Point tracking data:
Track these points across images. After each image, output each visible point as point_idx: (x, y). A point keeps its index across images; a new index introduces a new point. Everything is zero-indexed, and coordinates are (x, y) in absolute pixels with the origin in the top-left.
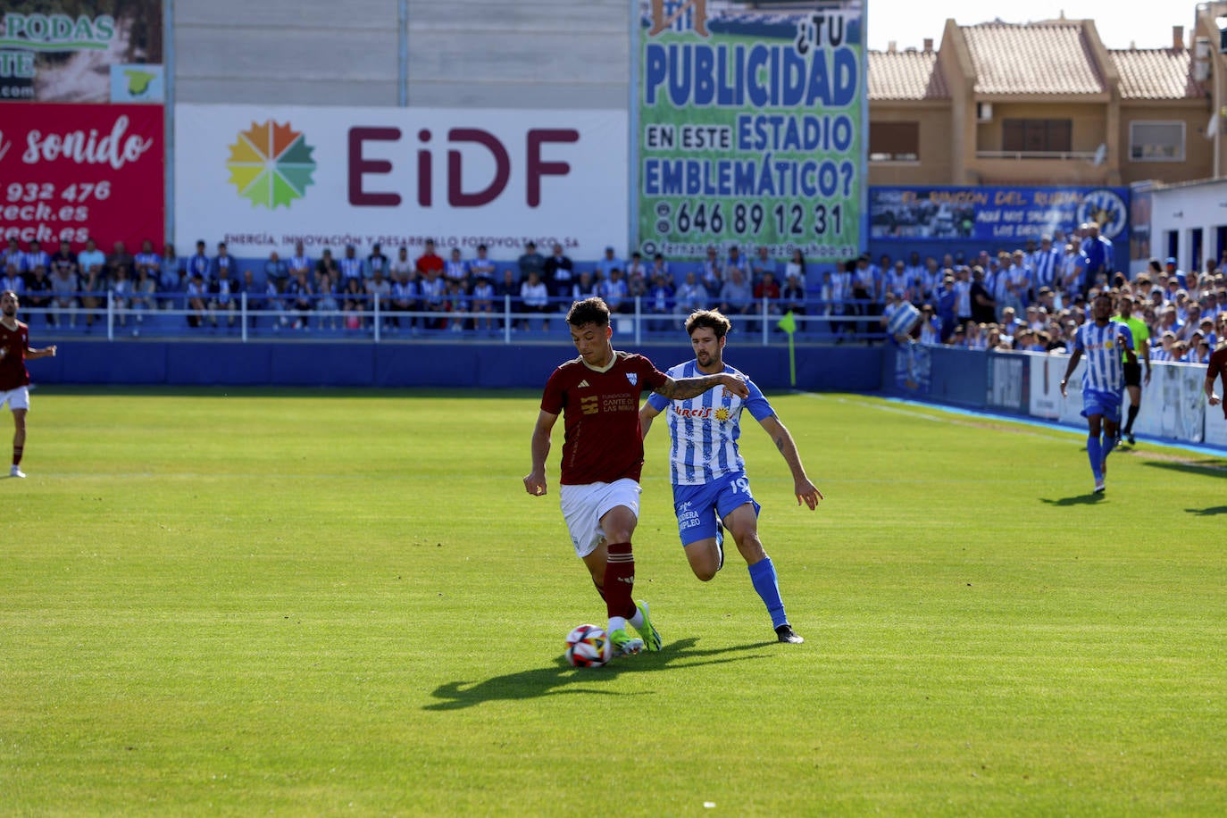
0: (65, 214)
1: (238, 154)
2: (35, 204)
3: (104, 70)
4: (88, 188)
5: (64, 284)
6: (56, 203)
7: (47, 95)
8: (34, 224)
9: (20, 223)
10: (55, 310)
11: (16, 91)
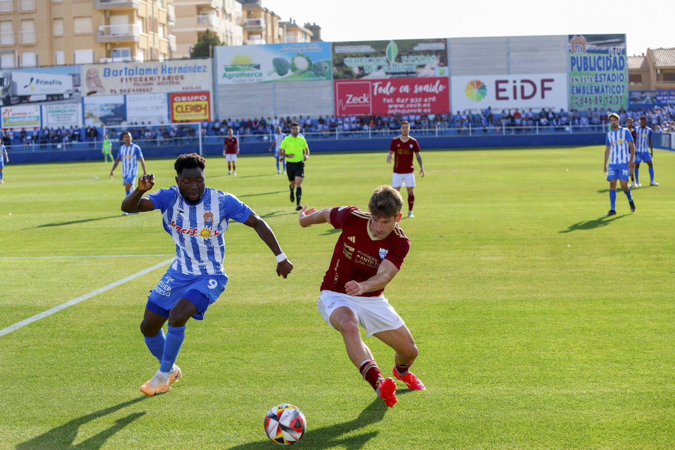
0: (425, 105)
1: (467, 88)
2: (417, 103)
3: (433, 69)
4: (430, 98)
5: (425, 123)
6: (422, 103)
7: (419, 76)
8: (417, 108)
9: (414, 108)
10: (423, 130)
11: (412, 75)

[EXERCISE AIM]
Reproduce every line of the records word for word, omitting the pictures.

[RESPONSE]
Track these points across images. After each image, output each visible point as point_idx: (x, y). A point keeps its index across images; a new index introduces a new point. Everything is zero-indexed, and coordinates are (x, y) in absolute pixels with the origin in the top-left.
0: (65, 214)
1: (238, 154)
2: (35, 204)
3: (104, 70)
4: (88, 188)
5: (64, 284)
6: (56, 203)
7: (47, 95)
8: (34, 224)
9: (20, 223)
10: (55, 310)
11: (16, 91)
0: (425, 105)
1: (467, 88)
2: (417, 103)
3: (433, 69)
4: (430, 98)
5: (425, 123)
6: (422, 103)
7: (419, 76)
8: (417, 108)
9: (414, 108)
10: (423, 130)
11: (412, 75)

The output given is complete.